__Things to do__.
(1) Transcribe the part of the passage on presenting that opens with the words containing "Be sickeningly enthusiastic" and closes with "feels to you.".
(2) Rewrite the records from their first line through the line containing "order: Apiales", swapping "phylum" for "division" and leaving everything else as is. Give only those lines.
=== Source document ===
Relax during the presentation
Applying the above advice can help you deal with most of your nerves before you open your mouth. But here are some additional techniques to try as you are presenting:
- focus on being present — you cannot feel overly self-conscious and be present at the same time. The first peers inward and the second looks outward. Try to forget how you feel and shift your focus onto the presentation moment and the individuals sitting in front of you.
- land your opening — work hard to craft and deliver a strong opening which produces a visible response. When you see this first big reaction, you will sense your body start to relax.
- make strong eye contact with spectators — this technique can seem counterintuitive because, at the start, it can make you more self-conscious. Holding eye contact with a person is an intimate act, but if you persevere, you will soon feel reassured when you sense how engaged they really are.
- fake it, until you make it — one sneaky way of becoming more confident is to physically act as if you are already confident. Your body will then convince your mind you are as in control as you are behaving.
- don’t obsess over your mistakes — lost in your heightened reality, all your problems become magnified. Treat some mistakes as offers to be exploited (2.5).
You will get used to the spotlight
Although it may not feel like it at the start of your presenting career, with experience, your nerves will subside naturally as you become habituated to the stress of being in the spotlight. It’s hard to be excessively nervous about any activity which you do every working day. You will also get better at applying the relaxation strategies above. So much so, in fact, you might not be aware you are even using them.
Experienced informal educators, however, still get nervous when any important factor changes around their role, e.g. an audience that is different to their normal groups; delivering a new, untested presentation; or knowing friends or family are present.
Allow yourself to feel
Once you’ve moved into a more relaxed state, your emotions will emerge naturally. The calmer you are, the more convincingly your voice and body will express your emotions without you even being conscious of it. Don’t obsess about what your hands should be doing. Don’t try to make your voice sound as if you are fascinated. After all, how often do you think of your body language when you’re having an animated conversation with a friend or when you’re in the middle of a raging row with your partner?
There are, of course, exceptions to this advice about emoting your feelings without a filter, which we’ll explore later in this tool. For instance, if you’re not inherently interested in a topic; when you’ve done a routine hundreds of times before and you must act surprised; or when you find yourself frustrated by how a child is misbehaving.
3.2.2 Stage 2 — amplify
After you’ve developed ways of controlling your nerves, you can progress to clarifying your emotions onstage more intentionally.
Be sickeningly enthusiastic
When I started presenting science shows, a trainer who was a professional actor gave us some extreme advice for beginners — “If you feel you are being sickeningly enthusiastic, you’re pitching it at about the right level.” Initially, if you don’t feel like a cartoon character hamming it up, you’re not amplifying your emotions enough. The subtleties of emotion we normally employ in conversations will get lost on the stage. Also, remember, when you’re presenting, everything you do always looks better to the audience than it feels to you.
=== Records ===
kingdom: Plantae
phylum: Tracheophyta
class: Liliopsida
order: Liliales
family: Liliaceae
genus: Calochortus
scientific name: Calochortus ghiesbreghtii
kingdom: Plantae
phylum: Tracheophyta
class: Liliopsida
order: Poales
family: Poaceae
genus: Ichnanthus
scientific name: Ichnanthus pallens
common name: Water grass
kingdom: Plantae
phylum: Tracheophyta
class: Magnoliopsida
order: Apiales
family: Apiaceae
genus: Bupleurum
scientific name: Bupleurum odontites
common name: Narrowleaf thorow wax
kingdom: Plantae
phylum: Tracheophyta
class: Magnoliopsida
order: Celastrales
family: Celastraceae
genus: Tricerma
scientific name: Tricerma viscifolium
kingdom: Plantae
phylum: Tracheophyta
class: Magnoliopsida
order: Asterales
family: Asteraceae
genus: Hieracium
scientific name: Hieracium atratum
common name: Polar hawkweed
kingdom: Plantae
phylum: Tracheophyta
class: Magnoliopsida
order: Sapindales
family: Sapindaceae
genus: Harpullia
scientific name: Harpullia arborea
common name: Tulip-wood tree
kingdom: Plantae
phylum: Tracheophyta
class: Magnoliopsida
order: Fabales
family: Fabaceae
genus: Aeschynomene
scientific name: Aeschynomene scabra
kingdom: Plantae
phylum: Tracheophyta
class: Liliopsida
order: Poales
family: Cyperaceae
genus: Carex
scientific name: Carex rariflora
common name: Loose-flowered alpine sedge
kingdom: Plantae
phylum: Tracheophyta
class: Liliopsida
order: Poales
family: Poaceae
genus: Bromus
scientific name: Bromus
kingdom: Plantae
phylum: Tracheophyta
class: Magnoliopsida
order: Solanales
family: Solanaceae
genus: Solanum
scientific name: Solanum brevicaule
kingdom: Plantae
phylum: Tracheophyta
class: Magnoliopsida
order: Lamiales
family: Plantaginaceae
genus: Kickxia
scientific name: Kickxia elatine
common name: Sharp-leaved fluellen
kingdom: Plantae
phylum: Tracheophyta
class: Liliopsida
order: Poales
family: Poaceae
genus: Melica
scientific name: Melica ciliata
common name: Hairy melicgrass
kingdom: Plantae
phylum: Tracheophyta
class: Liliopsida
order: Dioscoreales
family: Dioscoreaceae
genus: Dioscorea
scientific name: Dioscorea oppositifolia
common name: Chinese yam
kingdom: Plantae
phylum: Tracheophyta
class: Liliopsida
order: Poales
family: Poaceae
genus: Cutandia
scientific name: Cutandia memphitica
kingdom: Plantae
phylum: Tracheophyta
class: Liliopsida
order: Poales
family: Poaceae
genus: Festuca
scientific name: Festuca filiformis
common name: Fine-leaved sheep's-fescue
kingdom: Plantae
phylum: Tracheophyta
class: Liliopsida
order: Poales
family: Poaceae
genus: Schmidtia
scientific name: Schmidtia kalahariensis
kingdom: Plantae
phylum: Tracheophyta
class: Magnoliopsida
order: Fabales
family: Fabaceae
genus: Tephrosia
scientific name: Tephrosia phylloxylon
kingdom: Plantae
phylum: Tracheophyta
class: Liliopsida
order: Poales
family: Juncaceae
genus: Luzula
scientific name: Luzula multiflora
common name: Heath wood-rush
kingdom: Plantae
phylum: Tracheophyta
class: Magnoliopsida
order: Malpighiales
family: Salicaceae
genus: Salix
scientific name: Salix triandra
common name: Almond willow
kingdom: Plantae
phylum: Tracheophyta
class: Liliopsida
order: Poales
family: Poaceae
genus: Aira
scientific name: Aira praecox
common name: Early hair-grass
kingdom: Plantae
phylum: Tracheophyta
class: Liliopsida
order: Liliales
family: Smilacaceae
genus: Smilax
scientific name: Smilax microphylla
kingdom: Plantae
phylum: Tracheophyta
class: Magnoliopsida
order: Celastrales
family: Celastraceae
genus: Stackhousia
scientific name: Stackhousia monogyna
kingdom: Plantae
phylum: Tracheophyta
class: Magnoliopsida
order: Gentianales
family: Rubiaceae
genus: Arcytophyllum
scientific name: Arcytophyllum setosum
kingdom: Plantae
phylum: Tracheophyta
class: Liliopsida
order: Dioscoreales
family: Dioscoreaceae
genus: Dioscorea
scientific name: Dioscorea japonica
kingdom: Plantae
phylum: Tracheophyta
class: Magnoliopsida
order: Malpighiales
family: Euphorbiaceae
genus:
===
__Correct answers__.
(1)
Be sickeningly enthusiastic
When I started presenting science shows, a trainer who was a professional actor gave us some extreme advice for beginners — “If you feel you are being sickeningly enthusiastic, you’re pitching it at about the right level.” Initially, if you don’t feel like a cartoon character hamming it up, you’re not amplifying your emotions enough. The subtleties of emotion we normally employ in conversations will get lost on the stage. Also, remember, when you’re presenting, everything you do always looks better to the audience than it feels to you.

(2)
kingdom: Plantae
division: Tracheophyta
class: Liliopsida
order: Liliales
family: Liliaceae
genus: Calochortus
scientific name: Calochortus ghiesbreghtii
kingdom: Plantae
division: Tracheophyta
class: Liliopsida
order: Poales
family: Poaceae
genus: Ichnanthus
scientific name: Ichnanthus pallens
common name: Water grass
kingdom: Plantae
division: Tracheophyta
class: Magnoliopsida
order: Apiales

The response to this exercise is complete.